● **What is needed**: Under this task are some entries; return every one of them exactly.

● **Data extracts**:
___

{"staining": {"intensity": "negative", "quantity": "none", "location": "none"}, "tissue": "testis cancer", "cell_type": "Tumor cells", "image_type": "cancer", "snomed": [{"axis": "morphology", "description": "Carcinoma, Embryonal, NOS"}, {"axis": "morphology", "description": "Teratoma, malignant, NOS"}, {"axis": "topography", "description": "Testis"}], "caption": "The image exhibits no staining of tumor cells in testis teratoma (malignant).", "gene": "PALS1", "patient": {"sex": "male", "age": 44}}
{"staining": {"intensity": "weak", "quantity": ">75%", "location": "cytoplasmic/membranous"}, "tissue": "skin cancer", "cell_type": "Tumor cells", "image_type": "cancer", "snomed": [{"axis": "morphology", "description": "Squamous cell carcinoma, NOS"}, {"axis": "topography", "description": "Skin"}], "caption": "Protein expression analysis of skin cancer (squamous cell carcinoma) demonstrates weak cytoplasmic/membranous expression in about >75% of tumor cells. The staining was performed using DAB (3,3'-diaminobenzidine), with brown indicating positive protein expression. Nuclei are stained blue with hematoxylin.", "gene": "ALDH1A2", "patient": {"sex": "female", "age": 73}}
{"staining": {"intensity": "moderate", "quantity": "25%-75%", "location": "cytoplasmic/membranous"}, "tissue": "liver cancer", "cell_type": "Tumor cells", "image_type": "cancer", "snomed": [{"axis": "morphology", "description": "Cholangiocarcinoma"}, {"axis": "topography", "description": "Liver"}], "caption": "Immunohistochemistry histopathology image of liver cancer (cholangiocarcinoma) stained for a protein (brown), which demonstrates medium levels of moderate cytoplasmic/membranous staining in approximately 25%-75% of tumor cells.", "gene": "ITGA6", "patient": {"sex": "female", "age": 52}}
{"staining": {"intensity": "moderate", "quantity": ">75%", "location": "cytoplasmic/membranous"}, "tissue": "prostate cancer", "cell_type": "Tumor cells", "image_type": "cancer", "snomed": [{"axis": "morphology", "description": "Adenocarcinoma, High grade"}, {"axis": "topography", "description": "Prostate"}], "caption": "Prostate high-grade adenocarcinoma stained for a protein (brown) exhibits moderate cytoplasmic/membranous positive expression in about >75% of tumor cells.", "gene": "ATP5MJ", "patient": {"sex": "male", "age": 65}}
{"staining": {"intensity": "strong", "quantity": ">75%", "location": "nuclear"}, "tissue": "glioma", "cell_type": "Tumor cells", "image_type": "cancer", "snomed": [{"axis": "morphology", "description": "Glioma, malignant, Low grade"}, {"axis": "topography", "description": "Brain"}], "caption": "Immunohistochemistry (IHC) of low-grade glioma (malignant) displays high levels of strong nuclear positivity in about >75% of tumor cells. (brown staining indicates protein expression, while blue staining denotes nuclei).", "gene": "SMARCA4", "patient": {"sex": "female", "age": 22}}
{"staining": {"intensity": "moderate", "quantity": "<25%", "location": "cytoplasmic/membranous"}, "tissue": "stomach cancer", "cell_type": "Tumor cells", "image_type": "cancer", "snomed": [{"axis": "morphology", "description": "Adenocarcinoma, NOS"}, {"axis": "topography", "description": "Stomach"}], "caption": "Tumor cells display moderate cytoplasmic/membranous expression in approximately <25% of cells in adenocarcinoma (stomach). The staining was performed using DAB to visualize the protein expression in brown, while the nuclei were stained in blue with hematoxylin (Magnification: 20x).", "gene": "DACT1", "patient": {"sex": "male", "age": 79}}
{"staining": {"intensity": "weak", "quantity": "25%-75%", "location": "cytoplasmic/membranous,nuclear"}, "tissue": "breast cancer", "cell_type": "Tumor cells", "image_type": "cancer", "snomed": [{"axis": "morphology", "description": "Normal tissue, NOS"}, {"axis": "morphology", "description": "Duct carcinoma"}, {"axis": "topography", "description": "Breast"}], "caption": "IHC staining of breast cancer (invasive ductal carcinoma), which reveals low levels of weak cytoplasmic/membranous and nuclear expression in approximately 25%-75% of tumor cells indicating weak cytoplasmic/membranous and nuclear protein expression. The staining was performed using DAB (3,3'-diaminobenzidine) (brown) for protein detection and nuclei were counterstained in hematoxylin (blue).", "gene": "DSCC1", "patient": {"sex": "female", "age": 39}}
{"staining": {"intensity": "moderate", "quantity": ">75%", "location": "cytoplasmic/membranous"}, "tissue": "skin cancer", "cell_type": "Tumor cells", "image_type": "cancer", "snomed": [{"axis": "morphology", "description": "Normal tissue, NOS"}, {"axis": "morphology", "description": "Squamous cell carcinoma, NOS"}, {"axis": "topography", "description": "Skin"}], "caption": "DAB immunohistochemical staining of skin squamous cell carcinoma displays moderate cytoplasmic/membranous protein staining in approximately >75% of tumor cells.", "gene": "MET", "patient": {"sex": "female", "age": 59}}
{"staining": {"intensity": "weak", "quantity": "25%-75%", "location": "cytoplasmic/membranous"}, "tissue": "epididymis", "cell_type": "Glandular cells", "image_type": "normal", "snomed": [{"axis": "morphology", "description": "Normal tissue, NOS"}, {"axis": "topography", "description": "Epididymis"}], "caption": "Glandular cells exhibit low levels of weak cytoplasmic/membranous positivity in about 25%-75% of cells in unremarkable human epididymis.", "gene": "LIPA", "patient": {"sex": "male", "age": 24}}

___

● **Answer box**:
{"staining": {"intensity": "negative", "quantity": "none", "location": "none"}, "tissue": "testis cancer", "cell_type": "Tumor cells", "image_type": "cancer", "snomed": [{"axis": "morphology", "description": "Carcinoma, Embryonal, NOS"}, {"axis": "morphology", "description": "Teratoma, malignant, NOS"}, {"axis": "topography", "description": "Testis"}], "caption": "The image exhibits no staining of tumor cells in testis teratoma (malignant).", "gene": "PALS1", "patient": {"sex": "male", "age": 44}}
{"staining": {"intensity": "weak", "quantity": ">75%", "location": "cytoplasmic/membranous"}, "tissue": "skin cancer", "cell_type": "Tumor cells", "image_type": "cancer", "snomed": [{"axis": "morphology", "description": "Squamous cell carcinoma, NOS"}, {"axis": "topography", "description": "Skin"}], "caption": "Protein expression analysis of skin cancer (squamous cell carcinoma) demonstrates weak cytoplasmic/membranous expression in about >75% of tumor cells. The staining was performed using DAB (3,3'-diaminobenzidine), with brown indicating positive protein expression. Nuclei are stained blue with hematoxylin.", "gene": "ALDH1A2", "patient": {"sex": "female", "age": 73}}
{"staining": {"intensity": "moderate", "quantity": "25%-75%", "location": "cytoplasmic/membranous"}, "tissue": "liver cancer", "cell_type": "Tumor cells", "image_type": "cancer", "snomed": [{"axis": "morphology", "description": "Cholangiocarcinoma"}, {"axis": "topography", "description": "Liver"}], "caption": "Immunohistochemistry histopathology image of liver cancer (cholangiocarcinoma) stained for a protein (brown), which demonstrates medium levels of moderate cytoplasmic/membranous staining in approximately 25%-75% of tumor cells.", "gene": "ITGA6", "patient": {"sex": "female", "age": 52}}
{"staining": {"intensity": "moderate", "quantity": ">75%", "location": "cytoplasmic/membranous"}, "tissue": "prostate cancer", "cell_type": "Tumor cells", "image_type": "cancer", "snomed": [{"axis": "morphology", "description": "Adenocarcinoma, High grade"}, {"axis": "topography", "description": "Prostate"}], "caption": "Prostate high-grade adenocarcinoma stained for a protein (brown) exhibits moderate cytoplasmic/membranous positive expression in about >75% of tumor cells.", "gene": "ATP5MJ", "patient": {"sex": "male", "age": 65}}
{"staining": {"intensity": "strong", "quantity": ">75%", "location": "nuclear"}, "tissue": "glioma", "cell_type": "Tumor cells", "image_type": "cancer", "snomed": [{"axis": "morphology", "description": "Glioma, malignant, Low grade"}, {"axis": "topography", "description": "Brain"}], "caption": "Immunohistochemistry (IHC) of low-grade glioma (malignant) displays high levels of strong nuclear positivity in about >75% of tumor cells. (brown staining indicates protein expression, while blue staining denotes nuclei).", "gene": "SMARCA4", "patient": {"sex": "female", "age": 22}}
{"staining": {"intensity": "moderate", "quantity": "<25%", "location": "cytoplasmic/membranous"}, "tissue": "stomach cancer", "cell_type": "Tumor cells", "image_type": "cancer", "snomed": [{"axis": "morphology", "description": "Adenocarcinoma, NOS"}, {"axis": "topography", "description": "Stomach"}], "caption": "Tumor cells display moderate cytoplasmic/membranous expression in approximately <25% of cells in adenocarcinoma (stomach). The staining was performed using DAB to visualize the protein expression in brown, while the nuclei were stained in blue with hematoxylin (Magnification: 20x).", "gene": "DACT1", "patient": {"sex": "male", "age": 79}}
{"staining": {"intensity": "weak", "quantity": "25%-75%", "location": "cytoplasmic/membranous,nuclear"}, "tissue": "breast cancer", "cell_type": "Tumor cells", "image_type": "cancer", "snomed": [{"axis": "morphology", "description": "Normal tissue, NOS"}, {"axis": "morphology", "description": "Duct carcinoma"}, {"axis": "topography", "description": "Breast"}], "caption": "IHC staining of breast cancer (invasive ductal carcinoma), which reveals low levels of weak cytoplasmic/membranous and nuclear expression in approximately 25%-75% of tumor cells indicating weak cytoplasmic/membranous and nuclear protein expression. The staining was performed using DAB (3,3'-diaminobenzidine) (brown) for protein detection and nuclei were counterstained in hematoxylin (blue).", "gene": "DSCC1", "patient": {"sex": "female", "age": 39}}
{"staining": {"intensity": "moderate", "quantity": ">75%", "location": "cytoplasmic/membranous"}, "tissue": "skin cancer", "cell_type": "Tumor cells", "image_type": "cancer", "snomed": [{"axis": "morphology", "description": "Normal tissue, NOS"}, {"axis": "morphology", "description": "Squamous cell carcinoma, NOS"}, {"axis": "topography", "description": "Skin"}], "caption": "DAB immunohistochemical staining of skin squamous cell carcinoma displays moderate cytoplasmic/membranous protein staining in approximately >75% of tumor cells.", "gene": "MET", "patient": {"sex": "female", "age": 59}}
{"staining": {"intensity": "weak", "quantity": "25%-75%", "location": "cytoplasmic/membranous"}, "tissue": "epididymis", "cell_type": "Glandular cells", "image_type": "normal", "snomed": [{"axis": "morphology", "description": "Normal tissue, NOS"}, {"axis": "topography", "description": "Epididymis"}], "caption": "Glandular cells exhibit low levels of weak cytoplasmic/membranous positivity in about 25%-75% of cells in unremarkable human epididymis.", "gene": "LIPA", "patient": {"sex": "male", "age": 24}}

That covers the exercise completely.